It’s not the appearance or the idea of lugging a 70L backpack, but only your habits make you a real frugal backpacker!

Frugal backpacking is more than slinging a backpack over your shoulder, wearing the same shirt for a week, and doing laundry in sinks. It’s a way of living, of compromising with the worst imaginable situations, and yet, not complaining about them.

I remember during my early days of travelling, how a few habits or the little insecurities of my mind, made this lifestyle so difficult for me. Though I could easily travel in rickety buses and eat at someplace totally disgusting, I was still not a right fit.

Every time I left home (or even before leaving) to have that grand adventure of my journey, I made sure that I find a roof at night and a shit-hole in the morning. And these habits always only curbed me from living my perpetual backpacking dream. It moreover curbed me from stepping out of fray and travelling of the beaten path. Because if you’re going to places where you can find hotels and guesthouses, you’re never going anywhere new.

I often get emails from readers claiming that they want to travel to unknown places, explore the unexplored, and do crazy things like their hero Bear Grills does. And the next thing they ask, something as sillier as: Is it safe to ride solo to Spiti Valley? Would I easily find a hotel there? Getting food will also not be a problem, right?

PROVIDED DATA:
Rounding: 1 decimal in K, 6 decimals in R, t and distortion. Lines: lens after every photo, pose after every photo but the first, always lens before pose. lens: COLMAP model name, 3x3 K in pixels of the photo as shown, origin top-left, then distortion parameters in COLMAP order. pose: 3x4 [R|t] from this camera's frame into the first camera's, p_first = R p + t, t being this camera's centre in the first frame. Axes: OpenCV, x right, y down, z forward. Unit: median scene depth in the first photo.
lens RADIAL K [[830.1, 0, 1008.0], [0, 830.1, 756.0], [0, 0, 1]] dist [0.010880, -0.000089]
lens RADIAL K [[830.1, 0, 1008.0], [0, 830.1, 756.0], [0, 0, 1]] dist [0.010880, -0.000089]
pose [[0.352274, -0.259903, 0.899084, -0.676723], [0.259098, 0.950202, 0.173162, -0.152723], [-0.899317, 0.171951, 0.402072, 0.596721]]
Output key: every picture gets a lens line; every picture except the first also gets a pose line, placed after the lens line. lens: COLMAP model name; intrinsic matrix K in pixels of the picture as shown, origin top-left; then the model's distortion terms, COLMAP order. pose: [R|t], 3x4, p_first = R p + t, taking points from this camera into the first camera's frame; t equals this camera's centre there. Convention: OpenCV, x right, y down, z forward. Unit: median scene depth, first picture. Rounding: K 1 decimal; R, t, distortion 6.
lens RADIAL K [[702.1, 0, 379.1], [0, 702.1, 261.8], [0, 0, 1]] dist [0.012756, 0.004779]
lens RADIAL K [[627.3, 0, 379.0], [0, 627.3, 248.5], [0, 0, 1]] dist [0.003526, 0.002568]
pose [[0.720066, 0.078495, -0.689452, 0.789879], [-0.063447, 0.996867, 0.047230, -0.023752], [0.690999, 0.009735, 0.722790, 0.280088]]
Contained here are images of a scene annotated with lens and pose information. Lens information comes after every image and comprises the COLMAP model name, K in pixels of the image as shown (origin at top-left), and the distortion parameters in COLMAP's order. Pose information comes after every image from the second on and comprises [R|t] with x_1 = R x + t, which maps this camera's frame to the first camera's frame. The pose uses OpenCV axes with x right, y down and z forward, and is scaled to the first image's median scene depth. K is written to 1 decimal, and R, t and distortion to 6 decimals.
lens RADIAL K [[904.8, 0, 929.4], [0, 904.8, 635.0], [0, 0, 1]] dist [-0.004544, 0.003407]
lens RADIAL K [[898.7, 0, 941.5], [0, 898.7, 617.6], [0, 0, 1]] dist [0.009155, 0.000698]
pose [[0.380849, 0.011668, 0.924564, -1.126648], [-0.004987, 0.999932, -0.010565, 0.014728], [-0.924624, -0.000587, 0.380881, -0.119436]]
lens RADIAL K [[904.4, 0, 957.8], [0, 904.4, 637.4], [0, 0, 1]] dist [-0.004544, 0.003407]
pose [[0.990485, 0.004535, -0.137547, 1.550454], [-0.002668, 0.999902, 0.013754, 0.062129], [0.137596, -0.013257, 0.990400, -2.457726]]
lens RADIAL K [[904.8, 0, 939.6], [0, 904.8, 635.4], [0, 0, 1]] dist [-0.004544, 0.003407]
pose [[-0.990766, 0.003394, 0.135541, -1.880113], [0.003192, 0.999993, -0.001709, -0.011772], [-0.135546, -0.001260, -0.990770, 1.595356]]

EXERCISE REQUIREMENTS:
Reproduce word for word everything in the frugal backpacking text from "I often get" down to "a problem, right?".

TASK RESULT:
I often get emails from readers claiming that they want to travel to unknown places, explore the unexplored, and do crazy things like their hero Bear Grills does. And the next thing they ask, something as sillier as: Is it safe to ride solo to Spiti Valley? Would I easily find a hotel there? Getting food will also not be a problem, right?